In a quiet lab at the University of Dundee, a tiny enzyme named MINDY3 is rewriting what we know about how cells protect themselves. For the first time, scientists have uncovered a direct molecular bridge between two of life’s most essential maintenance systems: protein quality control and DNA repair. Led by researchers from the MRC Protein Phosphorylation and Ubiquitylation Unit at Dundee, in collaboration with teams from ETH Zürich, the Malopolska Center of Biotechnology, and the University of Veterinary Medicine Vienna, the discovery centers on MINDY3—a deubiquitinase with a surprising secret. Its EF-hand domain, once thought to only sense calcium, actually functions as a sophisticated dual-purpose sensor, binding both ubiquitin chains and the UBL domains of RAD23A and RAD23B. These RAD23 proteins are cellular couriers, shuttling damaged proteins to the proteasome for disposal—a process now directly linked to DNA repair.
The significance lies in timing and location. When DNA is damaged, cells must rapidly stabilize repair machinery while clearing away misfolded or harmful proteins. MINDY3, guided by RAD23, arrives at the scene of DNA lesions, where it can precisely trim long polyubiquitin chains on RAD23-bound cargo. This fine-tuning may determine whether a protein is saved, redirected, or destroyed—critical decisions in maintaining genomic stability. Using crystallography, the team mapped the exact interface between MINDY3’s EF-hand and RAD23A’s UBL domain, identifying key residues that make this interaction possible. Complementary experiments—ITC measurements, pull-down assays, and live-cell imaging—confirmed that disrupting this interface impairs MINDY3’s recruitment to DNA damage sites.
What makes MINDY3 unique is its triple-binding surface within the EF-hand, allowing it to latch onto long ubiquitin chains with high specificity, a trait uncommon among deubiquitinases. This structural innovation enables MINDY3 to act not just as a passive passenger, but as an active regulator at the intersection of protein degradation and genome integrity. "The key takeaway is that cells have intricate 'quality-control' systems to manage damaged proteins and repair DNA—our work uncovers a new piece of that complex molecular puzzle," says Professor Sebastian Glatt of Vetmeduni and the Małopolska Center of Biotechnology.

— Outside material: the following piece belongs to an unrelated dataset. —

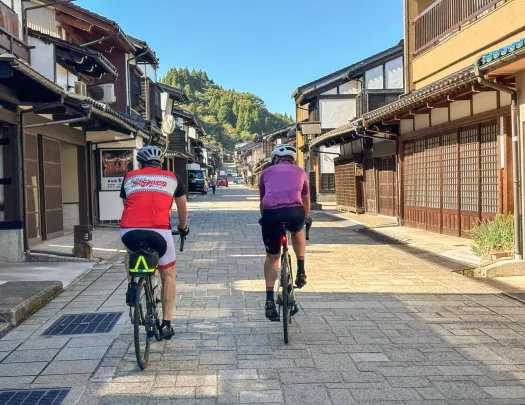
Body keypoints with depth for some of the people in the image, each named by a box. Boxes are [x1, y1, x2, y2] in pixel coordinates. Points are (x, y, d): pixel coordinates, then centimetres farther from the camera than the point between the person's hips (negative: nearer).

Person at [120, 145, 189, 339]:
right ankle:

Published in EMBO Reports (2026), this work opens new avenues for understanding diseases rooted in protein misfolding and DNA instability, such as cancer and neurodegenerative disorders. By revealing how MINDY3 couples ubiquitin signaling to DNA repair through RAD23, scientists now have a fresh target for probing cellular resilience. As research shifts toward therapeutic manipulation of deubiquitinases, MINDY3 stands out—not as a loud disruptor, but as a quiet conductor, orchestrating balance in the cell’s most critical moments.